Once you are ascending, at the safety stop, or back on the surface, you can talk through what happened. Maybe they need help. Maybe it was a simple fix. Maybe there is a lesson to take into the next dive. But the time to figure all of that out is not while someone is signaling that they want to end the dive. And when the dive is over, you don't need to know why. Maybe that diver doesn't want to discuss right now and that is OK. Debrief, talk about what went well, what didn't, and move on.


The More Experienced Diver Has a Responsibility Here

One of the easiest ways to make a newer diver less safe is to make them feel like they have to justify every decision they make underwater. An experienced diver may not mean to do this. They may just be trying to help. They may see a thumbs-up and immediately ask, “What is wrong?” or “Are you OK?” because they want more information before moving. That instinct is understandable, but it can send the wrong message.


The newer diver has already communicated something important: they want to end the dive. The experienced diver should acknowledge that first. Return the thumbs-up. Get the team moving toward a safe exit. Then figure out what is going on. That response does two things. First, it protects the diver who called the dive. Second, it teaches everyone involved that communication underwater is taken seriously.


A good dive buddy is not someone who pressures you to stay down longer. A good dive buddy is someone who makes it easy for you to communicate honestly.


Treat Every OK Signal Like a Real Question

The same idea applies to the OK signal. When someone gives you an OK signal, do not respond automatically. Actually ask yourself: am I OK right now?

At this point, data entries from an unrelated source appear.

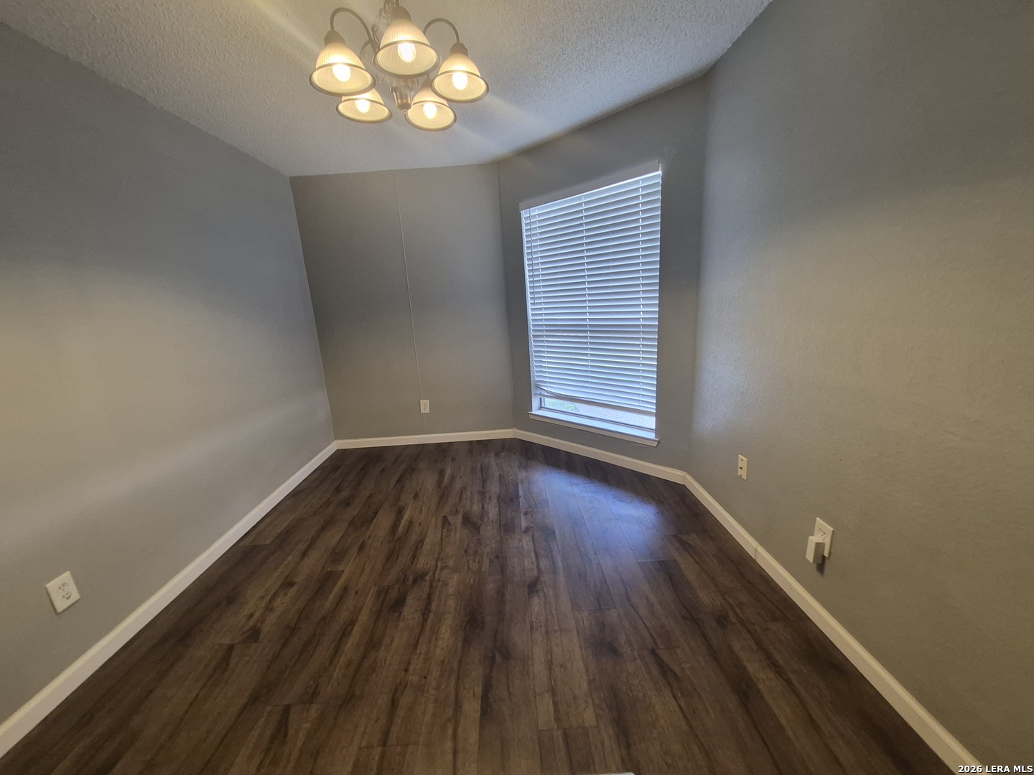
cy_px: 388
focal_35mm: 13
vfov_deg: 89.9
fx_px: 388
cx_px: 517
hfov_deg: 106.2
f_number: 2.2
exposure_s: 1/60
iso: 200
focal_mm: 1.74
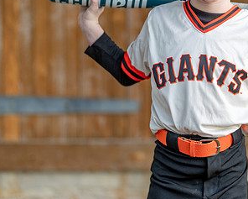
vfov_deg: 14.5
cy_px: 47
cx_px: 217
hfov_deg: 17.9
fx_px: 778
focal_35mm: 106
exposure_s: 1/640
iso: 100
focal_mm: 50
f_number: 1.2
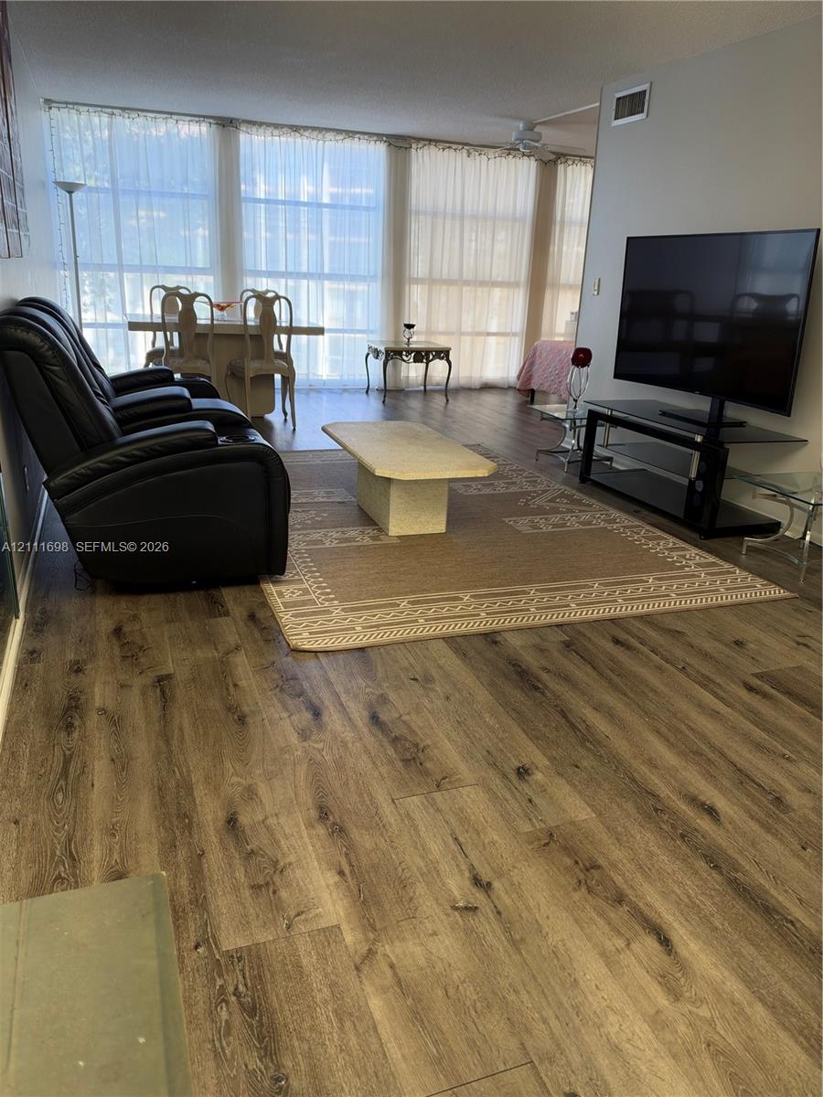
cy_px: 548
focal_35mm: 24
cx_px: 412
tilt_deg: -19.5
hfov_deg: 56.8
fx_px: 761
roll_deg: -2.0
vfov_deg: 71.6
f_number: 1.48
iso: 200
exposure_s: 1/192
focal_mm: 6.93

Am I breathing comfortably? Is my equipment working the way it should? Am I calm? Am I where I am supposed to be? Do I want to continue this dive? If the answer is yes, send back an OK.


If the answer is no, or you are not sure yet, do not fake it. Stop. Communicate. Solve the problem if you can. End the dive if you need to. There is no award for pushing through a dive that has stopped being safe or enjoyable. The goal is not to stay underwater as long as possible. The goal is to make good decisions, take care of your buddy, and come back to the surface safely.


Before every dive, especially with a new buddy, it is worth taking a minute to agree on a few things: what your OK signal looks like, how you will use lights in low visibility, what your stop signal is, what thumbs-up means, and what the team will do if either diver calls the dive.


There is another responsibility here that matters just as much: when you ask another diver if they are OK, pay attention to the response. Do not just look for the hand signal and move on. Did they actually look at you before responding, or did the OK come back immediately like muscle memory? Can you make eye contact? Does their breathing look controlled? Are they moving normally, staying with the team, and appearing comfortable in the water?


You are not looking for perfection. Some divers are naturally more graceful in the water than others, and some of us may have “slightly less graceful” as our normal setting. But you know the difference between a diver’s normal movement and someone who suddenly looks distracted, over-tasked, anxious, or out of control.


Underwater communication is important, but it is only one piece of information. Pay attention to the whole diver. If their signal says OK but everything else says otherwise, slow the dive down, check in again, and be ready to stop or end the dive. If you see a thumb and they are hauling ass to the surface or exit, see what you can do to help.